While I contacted them first, I never heard back from them as I put the tour together, but I kept moving forward in faith, knowing that it was going to work out.     It didn’t.   I waited so long to hear from them that I ended up not having a gig on the Saturday night of a week long tour of the Midwest.

 

Now here’s the truly stupid part.   That was to have been my anchor gig.  An anchor gig is a gig where you know you are going to do really well financially.   An anchor gig will pay for the entire tour and all the other gigs you get will just be profit.

 

Whenever you are putting together a tour, you need to have at least one gig that is guaranteed; one gig that will make the whole thing financially viable.    If you are planning a tour of substantial duration, then you need to have at least one anchor gig in each region you are going to.

 

This would be the first gig you book.   A gig where you either have a guarantee or you know that you are going to make substantial money, for instance, a house concert series that has its own constituency can be a good place to start.

 

After you have that one in place, then start trying to fill in the blanks and you try to put them as close together as you can.    Every day that you are on the road, it costs you money and the object is to not only do a great show and have a great time, but to bring home more money than you left with.

◆ **INFORMATION PROVIDED**
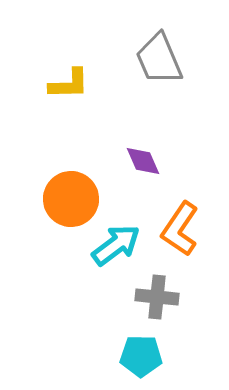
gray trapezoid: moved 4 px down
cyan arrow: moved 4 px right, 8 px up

◆ **WHAT YOU NEED TO DO**
A – Answer these questions from the anchor-gig text, each in a line:
(i) Which night of the week-long Midwest tour ended up with no gig?
(ii) What does an anchor gig pay for?
(iii) What does the text give as a good place to start when booking the first gig?
B – Can you restate the paragraph of the anchor-gig text that begins "Whenever you are putting together a tour" as a short list?
C – Reproduce the anchor-gig text between "Now here’s the" and "just be profit.", inclusive.

◆ **PER-TASK ANSWERS**
A –
(i) The Saturday night.
(ii) The entire tour.
(iii) A house concert series that has its own constituency.

B –
- Every tour needs at least one guaranteed gig that makes the whole thing financially viable.
- A tour of substantial duration needs at least one anchor gig in each region it covers.

C –
Now here’s the truly stupid part.   That was to have been my anchor gig.  An anchor gig is a gig where you know you are going to do really well financially.   An anchor gig will pay for the entire tour and all the other gigs you get will just be profit.